• [Items from a dataset]:
—————

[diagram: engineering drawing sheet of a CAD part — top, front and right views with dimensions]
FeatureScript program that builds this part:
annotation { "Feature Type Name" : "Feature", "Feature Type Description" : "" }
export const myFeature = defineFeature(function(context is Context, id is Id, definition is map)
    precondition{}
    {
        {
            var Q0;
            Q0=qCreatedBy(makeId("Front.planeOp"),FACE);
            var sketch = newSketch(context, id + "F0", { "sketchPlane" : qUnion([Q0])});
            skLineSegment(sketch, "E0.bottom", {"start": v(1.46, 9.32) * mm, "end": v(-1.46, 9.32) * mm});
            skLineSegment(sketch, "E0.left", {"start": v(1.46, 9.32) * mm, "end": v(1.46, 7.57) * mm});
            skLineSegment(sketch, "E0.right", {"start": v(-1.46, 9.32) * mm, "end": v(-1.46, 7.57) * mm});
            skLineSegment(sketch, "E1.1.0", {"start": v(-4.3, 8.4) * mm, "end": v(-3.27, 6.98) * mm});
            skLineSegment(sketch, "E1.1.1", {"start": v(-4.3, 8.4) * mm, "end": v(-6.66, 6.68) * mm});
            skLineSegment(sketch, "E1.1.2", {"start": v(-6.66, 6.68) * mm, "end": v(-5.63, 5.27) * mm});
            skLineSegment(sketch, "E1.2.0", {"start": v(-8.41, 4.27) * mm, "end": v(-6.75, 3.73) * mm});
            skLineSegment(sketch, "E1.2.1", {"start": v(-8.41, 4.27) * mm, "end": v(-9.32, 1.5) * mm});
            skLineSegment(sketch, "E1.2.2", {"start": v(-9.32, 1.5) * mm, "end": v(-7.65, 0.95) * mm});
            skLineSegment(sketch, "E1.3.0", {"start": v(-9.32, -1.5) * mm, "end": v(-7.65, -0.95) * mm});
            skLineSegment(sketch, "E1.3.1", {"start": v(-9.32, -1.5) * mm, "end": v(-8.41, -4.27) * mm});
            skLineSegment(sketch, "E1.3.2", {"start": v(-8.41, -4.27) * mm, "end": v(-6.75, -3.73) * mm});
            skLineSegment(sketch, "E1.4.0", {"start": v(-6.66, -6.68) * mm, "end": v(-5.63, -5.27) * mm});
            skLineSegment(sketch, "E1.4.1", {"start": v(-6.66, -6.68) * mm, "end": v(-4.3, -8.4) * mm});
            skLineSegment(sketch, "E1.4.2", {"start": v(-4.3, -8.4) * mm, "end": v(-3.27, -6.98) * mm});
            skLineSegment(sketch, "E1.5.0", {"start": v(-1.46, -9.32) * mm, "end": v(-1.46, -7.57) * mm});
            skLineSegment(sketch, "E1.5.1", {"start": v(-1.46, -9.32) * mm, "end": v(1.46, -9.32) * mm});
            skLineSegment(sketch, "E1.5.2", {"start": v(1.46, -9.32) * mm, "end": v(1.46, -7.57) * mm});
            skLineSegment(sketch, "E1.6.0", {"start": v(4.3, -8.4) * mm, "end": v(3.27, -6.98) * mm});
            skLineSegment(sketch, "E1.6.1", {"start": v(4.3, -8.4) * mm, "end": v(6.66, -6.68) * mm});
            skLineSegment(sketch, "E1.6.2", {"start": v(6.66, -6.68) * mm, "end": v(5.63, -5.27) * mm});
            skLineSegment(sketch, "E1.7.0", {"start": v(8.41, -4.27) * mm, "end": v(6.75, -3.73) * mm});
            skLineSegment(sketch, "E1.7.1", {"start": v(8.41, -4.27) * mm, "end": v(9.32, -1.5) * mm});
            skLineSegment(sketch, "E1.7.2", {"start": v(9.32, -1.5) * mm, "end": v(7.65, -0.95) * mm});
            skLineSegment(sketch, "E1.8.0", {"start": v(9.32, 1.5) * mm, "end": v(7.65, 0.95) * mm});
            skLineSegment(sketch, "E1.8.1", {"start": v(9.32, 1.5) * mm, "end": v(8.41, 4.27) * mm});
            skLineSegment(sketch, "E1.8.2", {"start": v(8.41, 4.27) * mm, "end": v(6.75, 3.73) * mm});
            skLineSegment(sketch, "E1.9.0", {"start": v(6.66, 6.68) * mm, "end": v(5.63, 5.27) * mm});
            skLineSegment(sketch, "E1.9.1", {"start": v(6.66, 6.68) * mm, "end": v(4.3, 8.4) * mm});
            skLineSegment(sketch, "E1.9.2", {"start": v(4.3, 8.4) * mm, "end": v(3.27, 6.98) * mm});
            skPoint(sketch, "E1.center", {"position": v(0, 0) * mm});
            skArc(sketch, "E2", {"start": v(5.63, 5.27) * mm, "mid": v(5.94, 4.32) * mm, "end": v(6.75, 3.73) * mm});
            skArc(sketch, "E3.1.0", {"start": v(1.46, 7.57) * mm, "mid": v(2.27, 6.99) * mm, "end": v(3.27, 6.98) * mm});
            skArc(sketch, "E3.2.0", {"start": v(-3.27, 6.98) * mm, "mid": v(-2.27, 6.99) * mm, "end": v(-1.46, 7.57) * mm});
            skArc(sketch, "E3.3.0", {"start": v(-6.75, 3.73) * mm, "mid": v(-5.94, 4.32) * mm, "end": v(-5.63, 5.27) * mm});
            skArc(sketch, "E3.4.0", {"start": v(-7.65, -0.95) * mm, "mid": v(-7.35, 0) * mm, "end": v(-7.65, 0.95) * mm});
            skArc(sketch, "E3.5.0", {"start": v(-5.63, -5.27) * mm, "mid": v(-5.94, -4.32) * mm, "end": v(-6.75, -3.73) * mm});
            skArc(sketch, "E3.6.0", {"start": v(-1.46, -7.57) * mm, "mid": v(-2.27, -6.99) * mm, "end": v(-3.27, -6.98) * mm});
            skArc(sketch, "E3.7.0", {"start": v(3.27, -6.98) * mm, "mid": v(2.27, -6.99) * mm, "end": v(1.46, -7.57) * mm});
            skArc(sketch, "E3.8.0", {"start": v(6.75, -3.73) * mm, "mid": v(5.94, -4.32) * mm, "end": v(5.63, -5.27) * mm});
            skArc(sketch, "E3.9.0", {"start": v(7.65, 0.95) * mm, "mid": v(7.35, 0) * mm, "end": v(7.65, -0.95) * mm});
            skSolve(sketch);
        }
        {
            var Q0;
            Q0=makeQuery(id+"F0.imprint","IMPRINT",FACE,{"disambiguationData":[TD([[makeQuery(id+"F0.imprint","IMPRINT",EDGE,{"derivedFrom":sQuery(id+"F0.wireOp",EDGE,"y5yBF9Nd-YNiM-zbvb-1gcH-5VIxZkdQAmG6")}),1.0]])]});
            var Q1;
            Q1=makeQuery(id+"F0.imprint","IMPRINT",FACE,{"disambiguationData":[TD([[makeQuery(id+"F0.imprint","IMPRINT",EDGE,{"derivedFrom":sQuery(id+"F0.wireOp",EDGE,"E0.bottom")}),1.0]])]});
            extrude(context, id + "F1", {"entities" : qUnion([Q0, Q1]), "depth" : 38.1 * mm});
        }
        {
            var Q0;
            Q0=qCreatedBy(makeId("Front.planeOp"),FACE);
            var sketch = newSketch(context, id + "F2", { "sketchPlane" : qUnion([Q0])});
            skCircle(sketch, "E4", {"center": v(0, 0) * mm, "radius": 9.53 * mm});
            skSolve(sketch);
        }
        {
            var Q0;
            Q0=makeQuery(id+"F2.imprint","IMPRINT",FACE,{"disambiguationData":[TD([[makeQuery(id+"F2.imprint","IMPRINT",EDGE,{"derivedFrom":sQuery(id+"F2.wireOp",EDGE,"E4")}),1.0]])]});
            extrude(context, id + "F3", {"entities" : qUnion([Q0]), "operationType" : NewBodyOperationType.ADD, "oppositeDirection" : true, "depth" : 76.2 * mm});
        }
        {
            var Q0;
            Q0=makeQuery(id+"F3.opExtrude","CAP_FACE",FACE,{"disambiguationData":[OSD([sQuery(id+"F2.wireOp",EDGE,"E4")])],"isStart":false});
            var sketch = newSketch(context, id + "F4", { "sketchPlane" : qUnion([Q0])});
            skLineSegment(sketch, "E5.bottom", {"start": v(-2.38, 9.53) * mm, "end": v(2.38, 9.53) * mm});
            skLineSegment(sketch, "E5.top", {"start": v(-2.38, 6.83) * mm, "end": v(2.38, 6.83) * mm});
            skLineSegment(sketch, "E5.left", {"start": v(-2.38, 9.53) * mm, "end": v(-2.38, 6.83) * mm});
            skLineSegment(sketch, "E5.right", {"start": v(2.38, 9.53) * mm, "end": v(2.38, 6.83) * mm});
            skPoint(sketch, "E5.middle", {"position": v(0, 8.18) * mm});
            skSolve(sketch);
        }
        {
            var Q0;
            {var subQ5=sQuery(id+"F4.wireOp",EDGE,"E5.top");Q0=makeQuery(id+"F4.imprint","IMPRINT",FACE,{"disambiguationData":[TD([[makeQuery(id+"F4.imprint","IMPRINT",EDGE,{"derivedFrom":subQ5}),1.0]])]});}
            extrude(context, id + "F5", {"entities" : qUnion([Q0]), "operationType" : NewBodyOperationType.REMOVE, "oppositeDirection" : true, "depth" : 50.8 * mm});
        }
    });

—————

• [Aim]: Find every line in the rows above that contains the string "right", and copy each of those lines. Treat uppercase and lowercase letters as different.

• [Solution for this task]:
[diagram: engineering drawing sheet of a CAD part — top, front and right views with dimensions]
            skLineSegment(sketch, "E0.right", {"start": v(-1.46, 9.32) * mm, "end": v(-1.46, 7.57) * mm});
            skLineSegment(sketch, "E5.right", {"start": v(2.38, 9.53) * mm, "end": v(2.38, 6.83) * mm});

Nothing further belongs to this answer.